Janco, of Collingswood, had similar difficulties. On a security camera, he saw an aide do nothing as his mother-in-law stumbled and nearly fell, and fired the person. He struggled to find another.
Addenbrook finally found a senior apartment for her mother in June 2021, and she receives morning and evening visits from a caregiver. Both Janco and Parladé found home care recently through social or family connections.
“For my dad’s part, he seems to like her,” Parladé said of the caregiver who started about a week
ago. “He has to continue to like them, as well.”

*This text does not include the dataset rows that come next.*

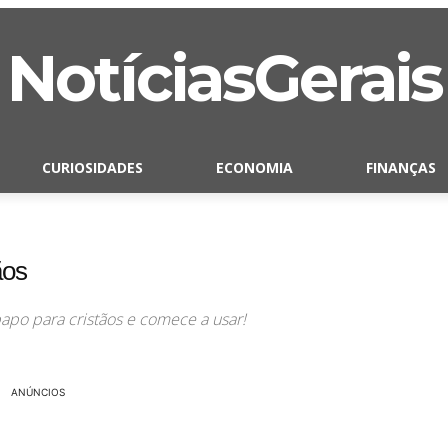
NotíciasGerais
CURIOSIDADES
ECONOMIA
FINANÇAS
ãos
apo para cristãos e comece a usar!
ANÚNCIOS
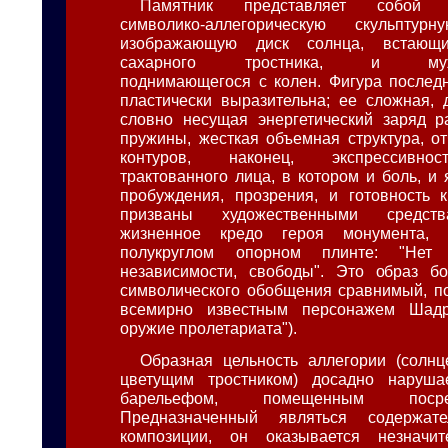
Памятник представляет собой м
символико-аллегорическую скульптур
изображающую диск солнца, встающ
сахарного тростника, и мужчин
поднимающегося с колен. Фигура послед
пластически выразительна; ее сложная, 
словно несущая энергетический заряд р
пружины, жесткая объемная структура, от
контуров, наконец, экспрессивно
трактованного лица, в котором и боль, и 
пробуждения, прозрения, и готовность 
призваны художественными средств
жизненное кредо героя монумента, 
полукруглом опорном плинте: "Нет
независимости, свободы". Это образ бо
символического обобщения сравнимый, по
всемирно известным персонажем Шадр
оружие пролетариата").
Образная цельность аллегории (солн
цветущим тростником) досадно наруша
барельефом, помещенным поср
Предназначенный являться содержат
композиции, он оказывается незначит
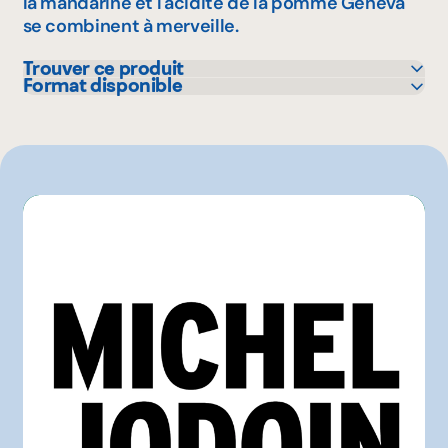
la mandarine et l'acidité de la pomme Geneva
se combinent à merveille.
Trouver ce produit
Format disponible
IGA
355 mL
Maxi
Metro
Pasquier
SAQ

Home care services don’t just relieve relatives of physical care duties. There also can be enormous emotional strains.
“I’m not a behavioral therapist,” Jessica Berger said of the struggles with Zoe that can escalate over the most basic tasks. “I’m her mom.”
Others described intense feelings of isolation. Their relative’s needs, they said, are so extensive they have no time to connect with friends or find time for themselves.
“It was a very lonely experience,” Addenbrook said. “We were on hyper-alert all the time.”
Parladé decided she needed to find home care around Thanksgiving, as she became increasingly torn among her roles as a daughter, caretaker, and full-time employee.
“I think that’s a big compelling reason why I realized I can’t do this on my own, because I found myself so depleted of patience and getting frustrated,” Parladé said. “Me doing this and me being so empty, barely being able to take care of myself and doing what I thought was a really crap job, I thought this is unfair to him.”